Dans le document émanant des services du ministère de l’Intérieur, il est fait état des motivations invoquées par la justice pour rejeter "la requête de M. Ferrandi". Certaines d’entre elles se baseraient sur "des éléments issus d’une note de la sous-direction antiterroriste, Sdat, concernant la résurgence de mouvements nationalistes en Corse".
Pourtant, à l’audience de première instance, ces mouvements évoqués par le procureur de la République antiterroriste avaient été qualifiés de "sporadiques". Pour les magistrats du Tapat, ils "étaient sans aucun rapport avec la situation politique en Corse en 1998", au moment de l'assassinat du préfet Erignac. La juridiction avait souligné que "la libération de M. Alain Ferrandi ne la troublera pas davantage que celle des autres personnes condamnées dans cette affaire, puis libérées".
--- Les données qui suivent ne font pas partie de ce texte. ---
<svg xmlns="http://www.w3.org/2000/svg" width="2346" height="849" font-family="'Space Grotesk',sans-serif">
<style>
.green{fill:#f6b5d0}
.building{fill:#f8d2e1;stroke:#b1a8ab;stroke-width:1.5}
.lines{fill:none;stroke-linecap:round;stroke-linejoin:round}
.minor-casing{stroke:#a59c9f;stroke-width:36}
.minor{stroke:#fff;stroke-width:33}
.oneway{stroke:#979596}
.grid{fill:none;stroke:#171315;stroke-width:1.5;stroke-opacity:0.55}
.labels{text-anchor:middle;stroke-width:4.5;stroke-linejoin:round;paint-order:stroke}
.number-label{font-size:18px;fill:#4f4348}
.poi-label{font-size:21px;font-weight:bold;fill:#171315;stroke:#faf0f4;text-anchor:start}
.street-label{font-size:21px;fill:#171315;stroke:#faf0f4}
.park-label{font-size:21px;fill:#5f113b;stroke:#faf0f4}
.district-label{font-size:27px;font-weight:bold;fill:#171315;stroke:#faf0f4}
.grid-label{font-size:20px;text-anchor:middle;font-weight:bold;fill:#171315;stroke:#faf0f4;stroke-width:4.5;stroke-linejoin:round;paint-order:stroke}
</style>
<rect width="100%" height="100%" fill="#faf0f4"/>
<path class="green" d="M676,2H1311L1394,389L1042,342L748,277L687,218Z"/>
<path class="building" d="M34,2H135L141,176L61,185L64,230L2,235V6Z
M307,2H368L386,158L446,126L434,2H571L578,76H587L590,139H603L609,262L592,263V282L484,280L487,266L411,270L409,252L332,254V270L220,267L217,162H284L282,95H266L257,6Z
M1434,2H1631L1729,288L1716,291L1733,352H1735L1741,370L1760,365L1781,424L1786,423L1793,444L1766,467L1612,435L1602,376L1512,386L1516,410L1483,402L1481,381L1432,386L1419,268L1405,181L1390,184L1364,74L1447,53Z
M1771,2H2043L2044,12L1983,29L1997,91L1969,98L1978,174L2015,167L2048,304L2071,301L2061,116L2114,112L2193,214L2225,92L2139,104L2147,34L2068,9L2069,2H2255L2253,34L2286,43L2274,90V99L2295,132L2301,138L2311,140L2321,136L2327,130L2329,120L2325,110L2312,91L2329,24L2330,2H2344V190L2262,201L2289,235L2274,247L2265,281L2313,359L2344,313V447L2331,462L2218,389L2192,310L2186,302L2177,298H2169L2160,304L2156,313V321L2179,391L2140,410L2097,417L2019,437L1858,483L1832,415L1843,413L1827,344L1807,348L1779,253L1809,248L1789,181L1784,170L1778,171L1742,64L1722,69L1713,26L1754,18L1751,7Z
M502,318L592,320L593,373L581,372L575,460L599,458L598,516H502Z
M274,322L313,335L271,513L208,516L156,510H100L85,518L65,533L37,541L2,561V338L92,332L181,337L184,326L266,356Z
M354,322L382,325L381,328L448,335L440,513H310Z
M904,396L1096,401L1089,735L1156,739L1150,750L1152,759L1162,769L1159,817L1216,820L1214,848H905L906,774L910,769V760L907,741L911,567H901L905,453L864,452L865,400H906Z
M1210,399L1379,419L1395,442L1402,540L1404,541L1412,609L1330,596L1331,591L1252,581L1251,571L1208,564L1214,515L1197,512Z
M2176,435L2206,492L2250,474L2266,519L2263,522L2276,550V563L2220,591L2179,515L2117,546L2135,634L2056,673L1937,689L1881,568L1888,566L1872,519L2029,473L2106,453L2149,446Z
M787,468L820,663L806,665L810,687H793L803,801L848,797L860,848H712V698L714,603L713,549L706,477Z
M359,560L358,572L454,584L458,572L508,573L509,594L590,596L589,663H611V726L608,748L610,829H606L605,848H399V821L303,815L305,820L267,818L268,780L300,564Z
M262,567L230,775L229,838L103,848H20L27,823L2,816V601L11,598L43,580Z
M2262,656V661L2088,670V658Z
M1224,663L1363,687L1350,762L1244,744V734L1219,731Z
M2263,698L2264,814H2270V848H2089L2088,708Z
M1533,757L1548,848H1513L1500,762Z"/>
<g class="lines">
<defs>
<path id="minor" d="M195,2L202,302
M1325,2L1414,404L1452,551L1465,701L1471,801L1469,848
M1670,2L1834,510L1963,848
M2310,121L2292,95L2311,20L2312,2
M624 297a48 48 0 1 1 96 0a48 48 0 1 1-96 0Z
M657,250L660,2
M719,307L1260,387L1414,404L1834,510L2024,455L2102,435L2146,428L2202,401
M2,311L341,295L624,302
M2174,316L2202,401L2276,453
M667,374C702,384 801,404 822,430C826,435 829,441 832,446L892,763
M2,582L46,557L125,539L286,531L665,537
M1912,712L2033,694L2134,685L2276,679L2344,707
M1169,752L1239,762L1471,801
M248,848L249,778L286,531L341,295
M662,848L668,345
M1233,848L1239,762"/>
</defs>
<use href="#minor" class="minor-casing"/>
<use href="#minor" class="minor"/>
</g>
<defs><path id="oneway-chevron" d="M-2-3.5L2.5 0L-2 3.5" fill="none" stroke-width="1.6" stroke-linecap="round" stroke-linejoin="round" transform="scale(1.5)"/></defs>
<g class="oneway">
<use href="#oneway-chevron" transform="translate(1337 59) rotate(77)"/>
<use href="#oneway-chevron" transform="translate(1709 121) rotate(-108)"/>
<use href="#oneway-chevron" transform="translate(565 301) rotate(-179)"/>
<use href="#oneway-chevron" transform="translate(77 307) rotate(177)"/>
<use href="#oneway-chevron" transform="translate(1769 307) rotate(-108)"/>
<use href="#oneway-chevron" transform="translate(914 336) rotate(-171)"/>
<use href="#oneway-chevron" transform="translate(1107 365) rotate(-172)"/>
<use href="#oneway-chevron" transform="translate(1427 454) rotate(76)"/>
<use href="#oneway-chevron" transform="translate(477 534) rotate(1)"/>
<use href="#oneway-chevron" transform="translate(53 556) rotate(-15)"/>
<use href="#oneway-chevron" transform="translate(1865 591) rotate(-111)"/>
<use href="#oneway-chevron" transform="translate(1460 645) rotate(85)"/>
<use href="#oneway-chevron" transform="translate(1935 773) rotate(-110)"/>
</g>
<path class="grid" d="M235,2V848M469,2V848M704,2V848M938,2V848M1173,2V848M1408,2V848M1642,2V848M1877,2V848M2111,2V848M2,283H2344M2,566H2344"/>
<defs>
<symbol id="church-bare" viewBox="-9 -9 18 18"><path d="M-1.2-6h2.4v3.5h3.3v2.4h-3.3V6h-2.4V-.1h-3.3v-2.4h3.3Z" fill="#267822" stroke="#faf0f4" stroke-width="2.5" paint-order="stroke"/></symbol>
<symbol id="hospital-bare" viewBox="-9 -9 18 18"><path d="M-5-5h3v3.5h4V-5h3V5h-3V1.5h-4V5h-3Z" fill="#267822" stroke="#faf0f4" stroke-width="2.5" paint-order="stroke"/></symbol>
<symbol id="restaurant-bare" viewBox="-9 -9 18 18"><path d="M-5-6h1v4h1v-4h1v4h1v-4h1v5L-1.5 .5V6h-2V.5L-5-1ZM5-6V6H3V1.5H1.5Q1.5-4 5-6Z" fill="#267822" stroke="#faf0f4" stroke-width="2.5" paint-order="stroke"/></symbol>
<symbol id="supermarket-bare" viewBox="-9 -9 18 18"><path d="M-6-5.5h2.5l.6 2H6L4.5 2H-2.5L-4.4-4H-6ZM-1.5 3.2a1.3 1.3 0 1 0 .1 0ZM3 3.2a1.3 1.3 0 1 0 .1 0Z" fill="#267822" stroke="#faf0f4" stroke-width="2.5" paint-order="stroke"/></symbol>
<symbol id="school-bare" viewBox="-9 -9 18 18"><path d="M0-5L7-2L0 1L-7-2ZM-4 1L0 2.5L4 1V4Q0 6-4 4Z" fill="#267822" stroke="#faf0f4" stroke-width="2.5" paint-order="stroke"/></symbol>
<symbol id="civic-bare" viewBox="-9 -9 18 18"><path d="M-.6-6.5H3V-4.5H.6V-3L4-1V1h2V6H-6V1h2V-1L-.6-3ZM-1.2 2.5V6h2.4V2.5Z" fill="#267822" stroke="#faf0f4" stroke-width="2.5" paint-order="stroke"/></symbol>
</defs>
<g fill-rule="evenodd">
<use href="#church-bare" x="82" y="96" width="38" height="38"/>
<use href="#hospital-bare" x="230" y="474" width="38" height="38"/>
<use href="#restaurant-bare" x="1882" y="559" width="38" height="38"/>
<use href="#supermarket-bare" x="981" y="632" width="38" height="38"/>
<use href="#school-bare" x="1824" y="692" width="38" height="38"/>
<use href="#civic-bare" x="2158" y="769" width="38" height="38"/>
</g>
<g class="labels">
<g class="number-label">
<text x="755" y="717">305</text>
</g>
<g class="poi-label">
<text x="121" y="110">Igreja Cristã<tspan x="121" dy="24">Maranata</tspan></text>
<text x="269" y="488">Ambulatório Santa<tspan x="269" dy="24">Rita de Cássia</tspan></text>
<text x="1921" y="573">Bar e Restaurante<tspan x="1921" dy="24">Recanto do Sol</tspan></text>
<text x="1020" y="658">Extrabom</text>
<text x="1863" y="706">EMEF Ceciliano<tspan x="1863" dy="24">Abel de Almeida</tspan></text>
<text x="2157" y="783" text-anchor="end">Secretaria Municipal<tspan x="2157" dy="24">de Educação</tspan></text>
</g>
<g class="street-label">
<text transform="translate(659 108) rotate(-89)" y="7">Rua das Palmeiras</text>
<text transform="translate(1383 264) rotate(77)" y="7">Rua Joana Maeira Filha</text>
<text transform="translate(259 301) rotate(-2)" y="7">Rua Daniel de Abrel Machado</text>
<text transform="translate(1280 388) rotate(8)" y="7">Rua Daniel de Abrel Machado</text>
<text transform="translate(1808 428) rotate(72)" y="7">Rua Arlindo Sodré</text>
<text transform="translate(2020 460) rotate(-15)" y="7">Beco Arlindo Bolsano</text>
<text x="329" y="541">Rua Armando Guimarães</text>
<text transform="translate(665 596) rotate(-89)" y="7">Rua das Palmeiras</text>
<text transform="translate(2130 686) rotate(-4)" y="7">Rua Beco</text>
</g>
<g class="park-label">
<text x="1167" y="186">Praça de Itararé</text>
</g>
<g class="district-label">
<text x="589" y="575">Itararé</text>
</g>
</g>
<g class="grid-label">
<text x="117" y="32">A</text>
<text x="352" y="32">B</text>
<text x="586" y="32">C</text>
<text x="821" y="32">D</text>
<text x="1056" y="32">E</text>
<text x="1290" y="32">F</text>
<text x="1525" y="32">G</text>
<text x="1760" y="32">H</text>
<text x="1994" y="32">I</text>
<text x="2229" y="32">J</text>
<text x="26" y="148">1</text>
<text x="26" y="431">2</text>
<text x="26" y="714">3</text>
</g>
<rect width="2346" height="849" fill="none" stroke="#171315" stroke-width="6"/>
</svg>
La justice se serait également appuyée sur les informations de cette note pour justifier le rejet du projet de semi-liberté de Pierre Alessandri. Le 29 septembre dernier, la cour d’appel antiterroriste avait refusé sa demande d’aménagement de peine pour la troisième fois.
Cette décision, survenue une semaine avant la visite dans l’île de Gérald Darmanin, avait suscité "l’indignation générale" de l’Assemblée de Corse et entraîné le report de la venue du ministre de l’Intérieur.
Dans la foulée, un comité stratégique s’était réuni. Les élus insulaires pointaient une décision "incompréhensible et injuste".
"Ce sont les maintiens en détention de Pierre Alessandri et d'Alain Ferrandi qui sont et peuvent être générateurs d'un trouble à l'ordre public, et non leur accès au régime de semi-liberté", avaient-ils martelé.
Dans un texte signé à la quasi-unanimité (à l'exception de Josepha Giacometti-Piredda qui siège en non-inscrite), les élus posaient les conditions d’une reprise apaisée des discussions avec Paris, à savoir "l’expression d’une parole politique au plus haut niveau de l’État".
Chef de file de Core in Fronte, Paul-Félix Benedetti avait alors évoqué l'existence de cette note :
"La note du renseignement intérieur, donc du ministère de l'intérieur, sur le risque "de trouble à l'ordre public" en cas de libération de Pierre Alessandri constitue un point de rupture. Elle vise à faire échouer l'amorce d'une solution politique." L'élu indépendantiste avait ajouté : "Si tel n’est pas le cas, Gérald Darmanin, qui se prévaut d’être sincère, ouvert au dialogue et prêt à tout entendre, doit nous montrer que cela n’est pas de son fait. Il doit rétablir la situation."
La prochaine réunion entre la délégation corse et Gérald Darmanin est censée se tenir en novembre. Il y a fort à parier que cette note des services du ministère de l'Intérieur suscitera des questions de la part des élus insulaires.